### SELECTED EXTRACT
===
Another benefit of the system was that it was cheap as the average German worker died before reaching 65. This low cost benefit also applied to America in 1935 they adopted 65 as the official retirement age ... the average life expectancy was only 61.7 years!

When introduced social security was only available to workers in commerce and industry, that is, people who added real value. Over time it was expanded in steps to include nearly everyone else. The program had a dramatic change in the early 1970s when it was linked to inflation and adjusted upward every year.

It is claimed that when age 65 was proposed as the official age in America it was practically derived from two sources. The first, looking at ages used in existing private pension systems and from the age used by about 30 odd state pension systems. About half used age 70 and the other half age 65.

So using this very "researched methodology" (and possibly a touch of self interest?) the planners decided that age 65 was preferable to 70. Actuarial studies were then done which confirmed their gut feel. So based on these two factors, a simple observation about existing systems and the supporting actuarial outcome, age 65 was chosen as the the official retirement age for social security.

With an average expectancy of only 62 years and retirement at 65 the result was a cheap, self financing system with very low levels of payroll taxation.

Despite all the changes in the last 75 years this age was never reviewed. It was not politically prudent to mess with this. All that happened over the years was that more and more promises were made with little or no thought if these could ever be financed.

Based on the average life expectancy in the US increasing from about 62 years in 1935 to about 75 years today it would be reasonable to have this official age changed to about 78!

The cheap system introduced in 1935 has been polluted by politicians, labor unions and businesses without fully understanding the long-term implications. We now live with the consequences of meaningless retirement ages.
===
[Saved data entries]
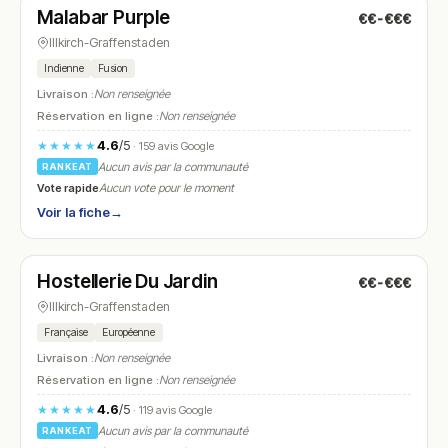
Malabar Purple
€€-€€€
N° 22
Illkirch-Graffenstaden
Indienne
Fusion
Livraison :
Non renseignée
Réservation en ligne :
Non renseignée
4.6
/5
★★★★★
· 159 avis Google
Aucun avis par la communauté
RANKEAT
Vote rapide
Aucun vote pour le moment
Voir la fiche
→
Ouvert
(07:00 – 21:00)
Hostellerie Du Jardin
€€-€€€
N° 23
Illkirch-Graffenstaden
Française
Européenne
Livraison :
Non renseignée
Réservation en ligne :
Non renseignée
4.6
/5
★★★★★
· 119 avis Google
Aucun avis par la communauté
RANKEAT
===
### DIRECTIONS
(a) Please repeat the passage of the retirement-age text starting at "Despite all the" and ending at "to about 78!".
(b) List every group the retirement-age text says has polluted the cheap system introduced in 1935.

### ANSWERS PER TASK
(a)
Despite all the changes in the last 75 years this age was never reviewed. It was not politically prudent to mess with this. All that happened over the years was that more and more promises were made with little or no thought if these could ever be financed.

Based on the average life expectancy in the US increasing from about 62 years in 1935 to about 75 years today it would be reasonable to have this official age changed to about 78!

(b) Politicians, labor unions, businesses